The koji-hub-url and koji-web-url configuration options must be set to valid URLs for your particular network.
All of the options found in the configuration file can also be specified and overridden via command-line options.
The koji-url option is the only required command-line option (if not specified in the configuration file) and this option specifies the URL for the Koji server. Currently, this option is required even in checksum-only mode where it remains unused.
The krb- options are used for logging in via Kerberos as opposed to via SSL as it does not require the additional setup of SSL certificates. Note that the Apache Kerby library is used to supply Kerberos functionality. As such, interaction with the other Kerberos implementations, such as the canonical MIT Kerberos implementation, may not work with the krb-ccache or krb-keytab options. The krb-principal and krb-password options are expected to always work, but care should be taken to protect your password. Note that when using the krb- options, the krb-service option is necessary in order for Kerberos login to work.
After optionally completing setup of the configuration file, config.json, you can run the software with a command as follows.
$ java -jar koji-build-finder-<version>-jar-with-dependencies.jar /path/to/distribution.zip
In this execution, the Koji source finder will read through the file distribution.zip, trying to match each file entry against a build in the Koji database provided that the file name matches one of the specified Koji archive types and does not match the exclusion pattern.
On the first completed run, the software will create a checksum-<checksum-type>.json file to cache the file checksums and a builds.json file to cache the Koji build information. Currently, if you wish to perform a clean run, you must manually remove the JSON files. Otherwise, the cache will be loaded and the information will not be recalculated.
This section describes the JSON files used for caching the distribution information between runs in more detail.
The checksum-md5.json file contains a map where the key is the MD5 checksum of the file and the value is a list of all files with the checksum. Note that it is possible to have more than one file with the given checksum.
For completeness, the checksum-md5.json file contains every single file found in the input, including any files found by recursively scanning compressed files or inside archive files.

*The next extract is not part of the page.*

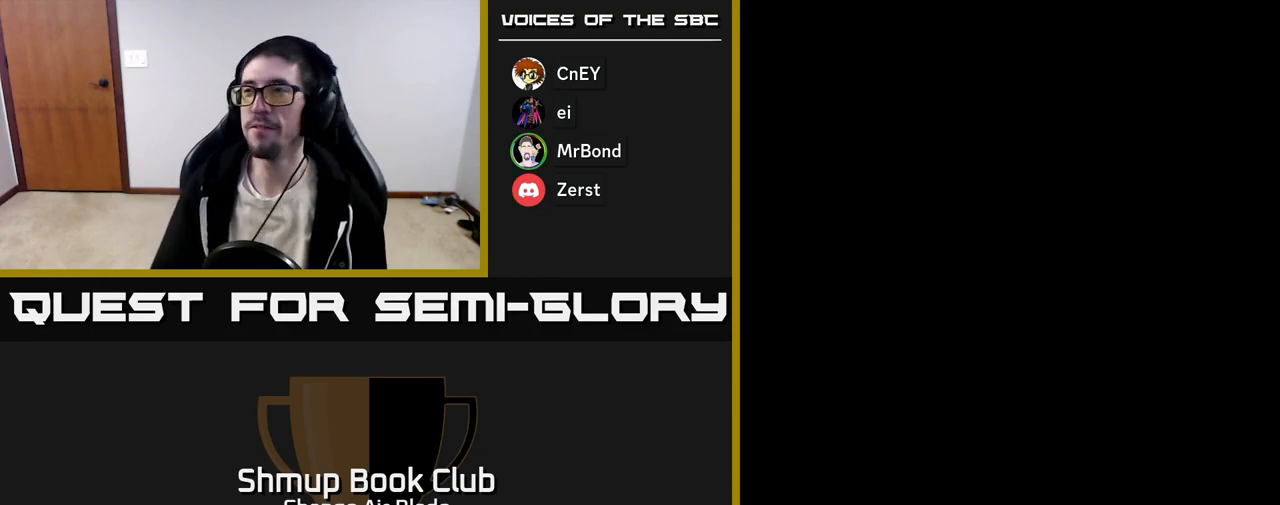
{"buttons": [], "left_stick": "center", "right_stick": "center", "events": []}
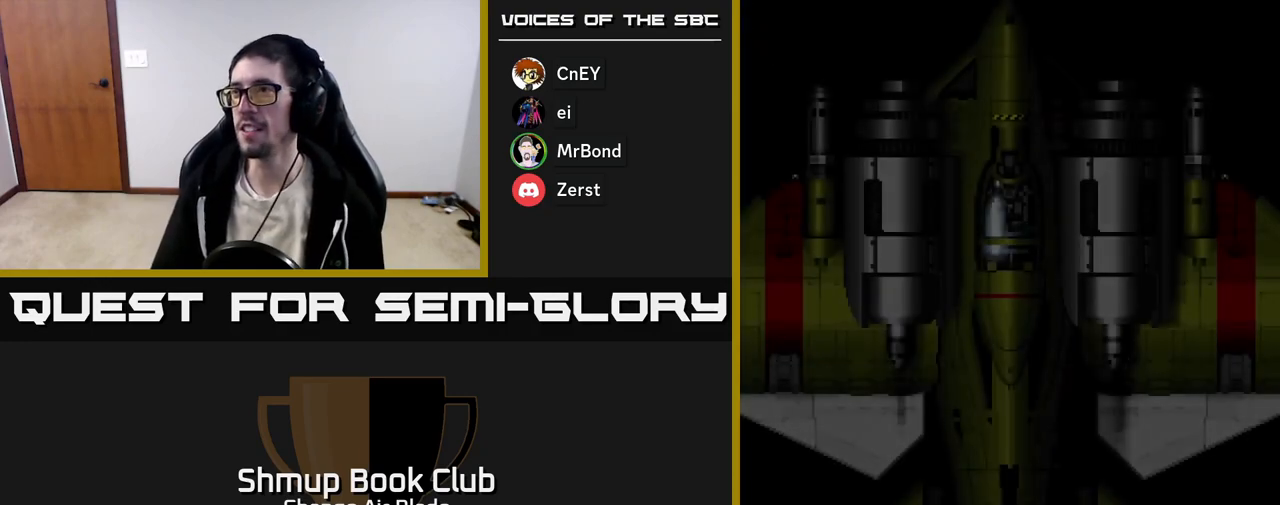
{"buttons": ["A"], "left_stick": "center", "right_stick": "center", "events": [[283, "A", "down"], [367, "A", "up"], [450, "A", "down"]]}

The builds.json file contains a map where the key is the Koji build ID. The special ID of 0 is used for files with no associated build, as Koji builds start at ID 1. The value contains additional maps, a partial list of what is contained is Koji Build Info, Koji Task Info, Koji Task Request, a Koji Archive, a list of all remote archives associated with the build and a list of local files from the distribution associated with this build.
After a completed run, several output files are produced in the current directory. These files are overwritten on additional runs, so if the output files need to be saved between multiple runs then unique directories for each run.
This is a report in the file output.html in HTML format containing all Koji builds found as well as any problems associated with the builds.
The HTML report currently reports total builds, including number of builds that are imports. Additionally, it reports
- Matching files with no Koji build associated. These are potentially files that need to be rebuilt from source, for example, a dynamic library downloaded from upstream during the build process.
- Builds that are imports and not built from source. These represent files which as they are builds with a known community import in the Koji database almost certainly need to be built from source and/or removed from the distribution if not required at runtime. These often appear inside shaded jars and the like.
This is a report in the file nvr.txt text format of one name-version-release per line, as is typical with Koji native builds and RPMS.
This is a report in the file gav.txt text format of one groupId:artifactId:version per line, as is typical with Maven builds.